By Kwekwe Correspondent
FORMER sprint king and Olympian Partson Muderedzi has challenged Sports Minister Kirsty Coventry to spearhead a complete overhaul of sports administration in the country.
“The country used to have a vibrant sporting sector because then companies were functional,” Muderedzi told NewZimbabwe.com from his Redcliff base recently.
“Companies and mines were major sponsors of various sporting disciplines as seen through the organisation of Chamber of Mines.
“Our economy is not performing very well so there is need for the minister to look at how sports can be sponsored.”
Apart from the lack of sponsorship, sport is also generally poorly administered in the country.
“Another reason why we are seeing our various sporting disciplines going down is because we have got wrong people administering sports,” said Muderedzi.
“We have people without passion for sport. It’s not that I am downplaying their efforts, but I am calling on the minister to make sure that there is co-existence between us veterans and new sports administrators so that we all work towards the development of sport.”
Poor administration, Muderedzi argued, has seen the country losing out on talent in rural and communal areas which has remained under exploited.
“There is a lot of talent, nationally there is no competition; competitions used to be hosted by mines the Chamber of mines. That’s when Zimbabwe’s national team would get athletes.
“What is killing sport in Zimbabwe is politics, most sports administrators are people who do not know sport. Most administrators are not sports people.
“There is need for people who were involved in sports to take a leading role. Most of the administrators are bookish. They are side-ling people who participated in sport.”
If athletics was a religion, Muderedzi would be in the pantheon of Zimbabwe’s athletics gods.
From humble beginnings in dusty suburb of Torwood – the so-called home of steelmakers – Muderedzi rose to be an embodiment of excellency and talent on track.
Now an entrepreneur, Muderedzi retired from the track in the early 1990s after suffering from a hamstring.
But as clean faced teenager at 19, he beat sprint champion Christopher Madzokere in a feat which led to national and international stardom.
“It was in the early 1980s when I was doing form four at Drake High School as a junior athlete with Zisco Steel Athletics Club when I beat Zimbabwe National Champion Christopher Mudzokere at 19,” he said.
The now-retired athlete paid tribute to then Ziscosteel Athletics Club head coach Tinos Maridza who identified and helped nurture his talent.
Muderedzi’s first national duty was in Botswana during the neighbouring country’s independence celebrations where he won the 100m and 200m events.
From there, he represented the country in the African Athletics Championships in Egypt as well as the 1982 Commonwealth games in Brisbane, Australia amongst major tournaments which included the Olympics.
“I was a champion from 1983 to 1993; for ten years I was a champion for 100 and 200m. I participated in Olympic Games, Commonwealth games Africa Games, and other international games,” he said.
Muderedzi said his track exploits in the 100m and 200m saw him being a national champion for ten years from 1983 to 1993 when his career hit the skids after he suffered a hamstring injury.

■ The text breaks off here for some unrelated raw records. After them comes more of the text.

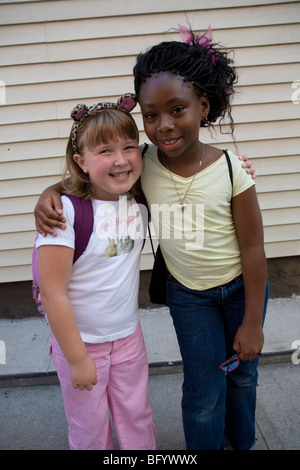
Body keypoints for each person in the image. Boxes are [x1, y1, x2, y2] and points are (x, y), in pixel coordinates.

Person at [34, 26, 264, 450]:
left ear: (204, 105)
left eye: (178, 109)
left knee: (243, 374)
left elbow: (253, 248)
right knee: (203, 388)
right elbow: (95, 173)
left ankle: (242, 440)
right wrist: (51, 193)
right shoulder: (144, 163)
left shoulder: (231, 170)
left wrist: (253, 322)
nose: (164, 126)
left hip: (238, 290)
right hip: (187, 294)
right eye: (151, 115)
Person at [35, 95, 156, 450]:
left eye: (129, 147)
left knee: (137, 416)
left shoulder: (139, 199)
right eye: (105, 151)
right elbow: (53, 292)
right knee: (89, 426)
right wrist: (77, 358)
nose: (120, 160)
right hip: (82, 343)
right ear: (81, 162)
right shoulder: (64, 215)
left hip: (128, 337)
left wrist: (238, 167)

After an active life on the track Muredzi then went into coaching and had training as an athletics coach in Kenya and Australia.

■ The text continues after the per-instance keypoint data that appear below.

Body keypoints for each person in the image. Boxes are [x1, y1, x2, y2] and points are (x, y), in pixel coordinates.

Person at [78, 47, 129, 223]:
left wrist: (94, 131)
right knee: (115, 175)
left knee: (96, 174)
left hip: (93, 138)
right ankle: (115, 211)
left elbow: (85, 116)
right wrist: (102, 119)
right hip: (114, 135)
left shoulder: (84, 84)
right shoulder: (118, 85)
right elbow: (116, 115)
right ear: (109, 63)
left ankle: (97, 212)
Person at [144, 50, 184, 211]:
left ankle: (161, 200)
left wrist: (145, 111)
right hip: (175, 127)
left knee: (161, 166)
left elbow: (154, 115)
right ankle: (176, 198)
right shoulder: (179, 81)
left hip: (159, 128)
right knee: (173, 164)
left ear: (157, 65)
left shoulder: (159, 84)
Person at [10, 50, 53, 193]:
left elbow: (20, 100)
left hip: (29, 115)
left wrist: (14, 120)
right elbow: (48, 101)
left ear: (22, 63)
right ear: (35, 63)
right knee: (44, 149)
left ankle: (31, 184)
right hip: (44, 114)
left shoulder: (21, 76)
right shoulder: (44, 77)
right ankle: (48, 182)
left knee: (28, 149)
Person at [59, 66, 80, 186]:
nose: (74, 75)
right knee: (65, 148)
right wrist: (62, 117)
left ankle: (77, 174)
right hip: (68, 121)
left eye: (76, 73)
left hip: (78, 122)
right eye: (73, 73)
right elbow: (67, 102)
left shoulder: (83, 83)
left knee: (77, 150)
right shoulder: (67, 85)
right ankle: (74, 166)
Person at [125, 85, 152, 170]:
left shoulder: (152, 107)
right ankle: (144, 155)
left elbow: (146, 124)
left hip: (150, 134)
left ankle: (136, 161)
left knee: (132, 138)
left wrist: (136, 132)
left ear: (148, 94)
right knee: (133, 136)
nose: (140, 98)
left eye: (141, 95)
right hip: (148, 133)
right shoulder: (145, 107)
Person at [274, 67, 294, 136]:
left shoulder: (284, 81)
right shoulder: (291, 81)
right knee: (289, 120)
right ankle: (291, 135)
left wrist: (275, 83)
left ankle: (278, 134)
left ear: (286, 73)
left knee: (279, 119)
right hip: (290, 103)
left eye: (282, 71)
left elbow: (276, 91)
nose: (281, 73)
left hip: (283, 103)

Ziscosteel management then sent him to Harare for his first IAAF level 1 course in Harare before proceeding to level 2 in Nairobi Kenya in 1994.

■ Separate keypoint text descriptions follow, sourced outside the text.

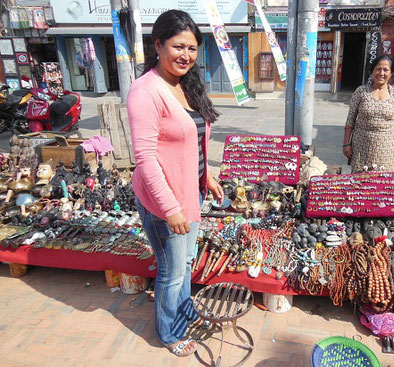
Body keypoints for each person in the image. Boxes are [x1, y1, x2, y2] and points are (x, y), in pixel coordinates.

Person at [127, 10, 224, 357]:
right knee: (171, 270)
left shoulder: (185, 84)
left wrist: (206, 175)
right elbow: (146, 160)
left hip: (190, 192)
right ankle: (170, 332)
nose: (185, 55)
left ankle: (182, 314)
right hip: (163, 200)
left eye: (193, 48)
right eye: (178, 46)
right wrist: (170, 209)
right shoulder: (145, 91)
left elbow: (195, 139)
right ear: (158, 45)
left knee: (185, 264)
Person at [343, 55, 394, 173]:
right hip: (361, 145)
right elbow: (350, 120)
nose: (381, 73)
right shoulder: (361, 92)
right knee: (359, 180)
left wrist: (384, 124)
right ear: (372, 71)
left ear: (391, 73)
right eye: (378, 69)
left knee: (383, 181)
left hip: (386, 146)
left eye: (386, 70)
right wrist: (346, 144)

The Zimbabwe Olympic Committee awarded him a three-month scholarship to go for a sprints and relays course at Australian Institute of sport in Canberra in 1996.
Upon returning home he was then appointed National Director Talent Identification and Development.
He is currently the national director of Lay Witness for Christ International (A Sportsmanship Ministry) with its headquarters in Hurst, Texas USA.